BRANO SCELTO =>
A partire dalla recita del 17 aprile, Barbara Frittoli è stata sostituita nella parte di Elisabetta da Svetlana Kasyan anche quando era prevista la prima compagnia; è quindi opportuno iniziare con questa cantante la rassegna delle nuove voci. Artista dai tratti vocali solidi e omogenei, la Kasyan si adatta bene al ruolo, soprattutto nei momenti più drammatici ed enfatici; al contrario, in quelli più elegiaci, quando il tempo musicale e l’orchestrazione potrebbero favorirla, emergono alcuni difetti, come la non sempre impeccabile intonazione (per esempio nella struggente romanza «Non pianger mia compagna» del I atto), forse dovuta a una naturale stanchezza. Colore e intensità sono però quelli giusti sia nel quartetto del III atto sia nella grande aria solistica del IV, «Tu che le vanità conoscesti del mondo».
Anna Maria Chiuri è un mezzosoprano dal colore vocale piuttosto chiaro, ma del tutto a suo agio come Principessa Eboli, precisa ed espressiva; accusa qualche oscillazione di troppo negli acuti, ma sa alleggerire con grande tecnica – per esempio – alcuni passaggi di agilità nelle cadenze della “Canzone del velo” del I atto, dimostrando anche buon gusto interpretativo. La sua versione dell’aria «O don fatale», nel finale del III atto, è molto convincente, e determina l’applauso più prolungato nel corso dei quattro atti (secondo soltanto a quello della scena di Filippo II, «Ella giammai m’amò»). Tecnica e personaggio sono quindi fuori discussione; è piuttosto la voce stessa della Chiuri a non risultare sempre del tutto musicale, a causa di risonanze puntute e spigolose nell’emissione, che l’artista dovrebbe modulare in maniera più pacata e accorta.
Giacomo Prestia, basso ben noto al pubblico torinese (da ultimo Oroveso nella Norma dell’anno scorso), ha voce dal volume non comune, e riesce a imporre in ogni momento l’auctoritas che il personaggio di Filippo II richiede: perfetto nel duetto con Rodrigo così come nell’auto da fé, infiamma il pubblico con la grande scena solistica che apre il III atto («Ella giammai m’amò»), e si contrappone ancora meglio al Grande Inquisitore di Marco Spotti. L’unica osservazione che si può muovere a Prestia è che la continua tenuta di grandi volumi sonori a volte produce qualche oscillazione della voce; ma il suo Filippo è pienamente convincente, e trionfa nell’apprezzamento del pubblico. Dalibor Jenis, che qualcuno ricorderà quale ottimo Valentin nel Faust scaligero del 2010, è un Rodrigo magnifico, dalla voce ferma, omogenea, brunita al punto giusto per differenziarsi da quella di Filippo nel duetto del I atto, e per imporsi come eroico martire nella scena del carcere di Carlo, nel III. Purtroppo alcune frasi del baritono risultano coperte dalle sonorità orchestrali ipertrofiche del direttore, specialmente nella romanza «Io morrò ma lieto in core», che Jenis canta con notevole espressività ed eleganza.

COMPITO A => Trascrivi dal brano scelto la parte da "Anna Maria Chiuri" a "pacata e accorta.".
COMPITO B =>
Rispondi a queste domande sul brano scelto.
(i) Chi ha sostituito Barbara Frittoli nella parte di Elisabetta?
(ii) Con quale aria Anna Maria Chiuri ottiene l'applauso più prolungato?
(iii) In quale ruolo si ricorda Dalibor Jenis nel Faust scaligero del 2010?

DATI FORNITI =>

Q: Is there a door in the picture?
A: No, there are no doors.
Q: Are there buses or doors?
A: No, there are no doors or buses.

RISPOSTA ATTESA A =>
Anna Maria Chiuri è un mezzosoprano dal colore vocale piuttosto chiaro, ma del tutto a suo agio come Principessa Eboli, precisa ed espressiva; accusa qualche oscillazione di troppo negli acuti, ma sa alleggerire con grande tecnica – per esempio – alcuni passaggi di agilità nelle cadenze della “Canzone del velo” del I atto, dimostrando anche buon gusto interpretativo. La sua versione dell’aria «O don fatale», nel finale del III atto, è molto convincente, e determina l’applauso più prolungato nel corso dei quattro atti (secondo soltanto a quello della scena di Filippo II, «Ella giammai m’amò»). Tecnica e personaggio sono quindi fuori discussione; è piuttosto la voce stessa della Chiuri a non risultare sempre del tutto musicale, a causa di risonanze puntute e spigolose nell’emissione, che l’artista dovrebbe modulare in maniera più pacata e accorta.

RISPOSTA ATTESA B =>
(i) Svetlana Kasyan.
(ii) «O don fatale».
(iii) Valentin.